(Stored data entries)
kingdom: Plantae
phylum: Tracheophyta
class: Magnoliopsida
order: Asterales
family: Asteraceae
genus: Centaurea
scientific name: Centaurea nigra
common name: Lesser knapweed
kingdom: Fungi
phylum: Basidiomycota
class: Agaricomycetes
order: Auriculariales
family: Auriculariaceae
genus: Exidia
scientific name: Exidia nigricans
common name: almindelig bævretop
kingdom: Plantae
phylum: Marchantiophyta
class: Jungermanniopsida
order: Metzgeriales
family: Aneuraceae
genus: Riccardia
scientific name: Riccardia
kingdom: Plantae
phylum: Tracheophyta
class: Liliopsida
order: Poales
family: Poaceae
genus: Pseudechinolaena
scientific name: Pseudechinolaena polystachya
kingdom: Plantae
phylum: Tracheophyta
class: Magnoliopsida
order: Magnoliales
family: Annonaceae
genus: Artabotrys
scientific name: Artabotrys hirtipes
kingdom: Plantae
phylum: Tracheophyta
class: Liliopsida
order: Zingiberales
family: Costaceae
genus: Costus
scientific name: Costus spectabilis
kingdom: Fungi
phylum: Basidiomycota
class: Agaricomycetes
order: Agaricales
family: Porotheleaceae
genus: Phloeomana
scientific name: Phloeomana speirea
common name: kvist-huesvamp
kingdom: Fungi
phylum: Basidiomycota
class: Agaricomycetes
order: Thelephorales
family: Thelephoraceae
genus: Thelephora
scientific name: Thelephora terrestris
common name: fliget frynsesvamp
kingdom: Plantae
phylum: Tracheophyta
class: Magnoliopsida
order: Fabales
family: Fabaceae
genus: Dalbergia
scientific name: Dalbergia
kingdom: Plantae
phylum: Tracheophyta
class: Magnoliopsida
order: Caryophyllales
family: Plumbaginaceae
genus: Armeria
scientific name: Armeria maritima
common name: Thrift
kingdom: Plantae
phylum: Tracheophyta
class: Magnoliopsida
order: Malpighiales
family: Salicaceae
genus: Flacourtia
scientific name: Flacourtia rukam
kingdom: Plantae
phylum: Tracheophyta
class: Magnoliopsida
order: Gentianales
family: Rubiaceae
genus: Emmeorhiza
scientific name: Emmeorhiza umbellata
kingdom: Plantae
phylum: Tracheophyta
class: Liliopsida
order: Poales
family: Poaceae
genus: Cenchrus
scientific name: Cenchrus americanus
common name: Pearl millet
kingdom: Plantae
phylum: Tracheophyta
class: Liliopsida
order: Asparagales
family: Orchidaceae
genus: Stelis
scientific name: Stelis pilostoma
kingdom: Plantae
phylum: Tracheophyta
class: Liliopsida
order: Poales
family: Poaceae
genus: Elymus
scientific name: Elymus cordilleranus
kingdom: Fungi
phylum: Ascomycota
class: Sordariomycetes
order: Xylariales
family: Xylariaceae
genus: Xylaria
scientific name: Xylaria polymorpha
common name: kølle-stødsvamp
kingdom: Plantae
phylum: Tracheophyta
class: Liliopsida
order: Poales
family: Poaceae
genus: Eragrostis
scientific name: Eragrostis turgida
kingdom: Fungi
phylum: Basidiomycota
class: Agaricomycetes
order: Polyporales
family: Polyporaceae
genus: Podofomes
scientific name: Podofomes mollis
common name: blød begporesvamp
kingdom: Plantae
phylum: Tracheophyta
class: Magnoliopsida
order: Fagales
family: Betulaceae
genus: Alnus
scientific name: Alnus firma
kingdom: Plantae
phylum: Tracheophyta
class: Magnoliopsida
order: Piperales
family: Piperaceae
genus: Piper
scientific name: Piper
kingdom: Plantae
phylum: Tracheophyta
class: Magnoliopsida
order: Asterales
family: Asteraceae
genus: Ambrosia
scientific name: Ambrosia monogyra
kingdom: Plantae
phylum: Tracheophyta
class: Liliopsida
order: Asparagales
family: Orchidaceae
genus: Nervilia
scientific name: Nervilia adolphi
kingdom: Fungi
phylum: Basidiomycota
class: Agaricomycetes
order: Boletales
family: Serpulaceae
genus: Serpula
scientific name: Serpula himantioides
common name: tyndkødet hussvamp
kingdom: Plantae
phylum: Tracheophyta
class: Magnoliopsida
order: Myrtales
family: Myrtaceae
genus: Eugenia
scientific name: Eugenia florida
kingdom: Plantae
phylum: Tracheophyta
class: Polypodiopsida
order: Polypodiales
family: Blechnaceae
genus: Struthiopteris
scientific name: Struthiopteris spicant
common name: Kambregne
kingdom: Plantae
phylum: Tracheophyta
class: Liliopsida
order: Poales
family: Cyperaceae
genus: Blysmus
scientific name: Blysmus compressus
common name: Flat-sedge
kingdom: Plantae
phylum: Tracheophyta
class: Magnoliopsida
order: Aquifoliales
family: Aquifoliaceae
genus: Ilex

Task:
Reproduce all of the lines above verbatim, keeping their order and wording unchanged.

Output for this exercise:
kingdom: Plantae
phylum: Tracheophyta
class: Magnoliopsida
order: Asterales
family: Asteraceae
genus: Centaurea
scientific name: Centaurea nigra
common name: Lesser knapweed
kingdom: Fungi
phylum: Basidiomycota
class: Agaricomycetes
order: Auriculariales
family: Auriculariaceae
genus: Exidia
scientific name: Exidia nigricans
common name: almindelig bævretop
kingdom: Plantae
phylum: Marchantiophyta
class: Jungermanniopsida
order: Metzgeriales
family: Aneuraceae
genus: Riccardia
scientific name: Riccardia
kingdom: Plantae
phylum: Tracheophyta
class: Liliopsida
order: Poales
family: Poaceae
genus: Pseudechinolaena
scientific name: Pseudechinolaena polystachya
kingdom: Plantae
phylum: Tracheophyta
class: Magnoliopsida
order: Magnoliales
family: Annonaceae
genus: Artabotrys
scientific name: Artabotrys hirtipes
kingdom: Plantae
phylum: Tracheophyta
class: Liliopsida
order: Zingiberales
family: Costaceae
genus: Costus
scientific name: Costus spectabilis
kingdom: Fungi
phylum: Basidiomycota
class: Agaricomycetes
order: Agaricales
family: Porotheleaceae
genus: Phloeomana
scientific name: Phloeomana speirea
common name: kvist-huesvamp
kingdom: Fungi
phylum: Basidiomycota
class: Agaricomycetes
order: Thelephorales
family: Thelephoraceae
genus: Thelephora
scientific name: Thelephora terrestris
common name: fliget frynsesvamp
kingdom: Plantae
phylum: Tracheophyta
class: Magnoliopsida
order: Fabales
family: Fabaceae
genus: Dalbergia
scientific name: Dalbergia
kingdom: Plantae
phylum: Tracheophyta
class: Magnoliopsida
order: Caryophyllales
family: Plumbaginaceae
genus: Armeria
scientific name: Armeria maritima
common name: Thrift
kingdom: Plantae
phylum: Tracheophyta
class: Magnoliopsida
order: Malpighiales
family: Salicaceae
genus: Flacourtia
scientific name: Flacourtia rukam
kingdom: Plantae
phylum: Tracheophyta
class: Magnoliopsida
order: Gentianales
family: Rubiaceae
genus: Emmeorhiza
scientific name: Emmeorhiza umbellata
kingdom: Plantae
phylum: Tracheophyta
class: Liliopsida
order: Poales
family: Poaceae
genus: Cenchrus
scientific name: Cenchrus americanus
common name: Pearl millet
kingdom: Plantae
phylum: Tracheophyta
class: Liliopsida
order: Asparagales
family: Orchidaceae
genus: Stelis
scientific name: Stelis pilostoma
kingdom: Plantae
phylum: Tracheophyta
class: Liliopsida
order: Poales
family: Poaceae
genus: Elymus
scientific name: Elymus cordilleranus
kingdom: Fungi
phylum: Ascomycota
class: Sordariomycetes
order: Xylariales
family: Xylariaceae
genus: Xylaria
scientific name: Xylaria polymorpha
common name: kølle-stødsvamp
kingdom: Plantae
phylum: Tracheophyta
class: Liliopsida
order: Poales
family: Poaceae
genus: Eragrostis
scientific name: Eragrostis turgida
kingdom: Fungi
phylum: Basidiomycota
class: Agaricomycetes
order: Polyporales
family: Polyporaceae
genus: Podofomes
scientific name: Podofomes mollis
common name: blød begporesvamp
kingdom: Plantae
phylum: Tracheophyta
class: Magnoliopsida
order: Fagales
family: Betulaceae
genus: Alnus
scientific name: Alnus firma
kingdom: Plantae
phylum: Tracheophyta
class: Magnoliopsida
order: Piperales
family: Piperaceae
genus: Piper
scientific name: Piper
kingdom: Plantae
phylum: Tracheophyta
class: Magnoliopsida
order: Asterales
family: Asteraceae
genus: Ambrosia
scientific name: Ambrosia monogyra
kingdom: Plantae
phylum: Tracheophyta
class: Liliopsida
order: Asparagales
family: Orchidaceae
genus: Nervilia
scientific name: Nervilia adolphi
kingdom: Fungi
phylum: Basidiomycota
class: Agaricomycetes
order: Boletales
family: Serpulaceae
genus: Serpula
scientific name: Serpula himantioides
common name: tyndkødet hussvamp
kingdom: Plantae
phylum: Tracheophyta
class: Magnoliopsida
order: Myrtales
family: Myrtaceae
genus: Eugenia
scientific name: Eugenia florida
kingdom: Plantae
phylum: Tracheophyta
class: Polypodiopsida
order: Polypodiales
family: Blechnaceae
genus: Struthiopteris
scientific name: Struthiopteris spicant
common name: Kambregne
kingdom: Plantae
phylum: Tracheophyta
class: Liliopsida
order: Poales
family: Cyperaceae
genus: Blysmus
scientific name: Blysmus compressus
common name: Flat-sedge
kingdom: Plantae
phylum: Tracheophyta
class: Magnoliopsida
order: Aquifoliales
family: Aquifoliaceae
genus: Ilex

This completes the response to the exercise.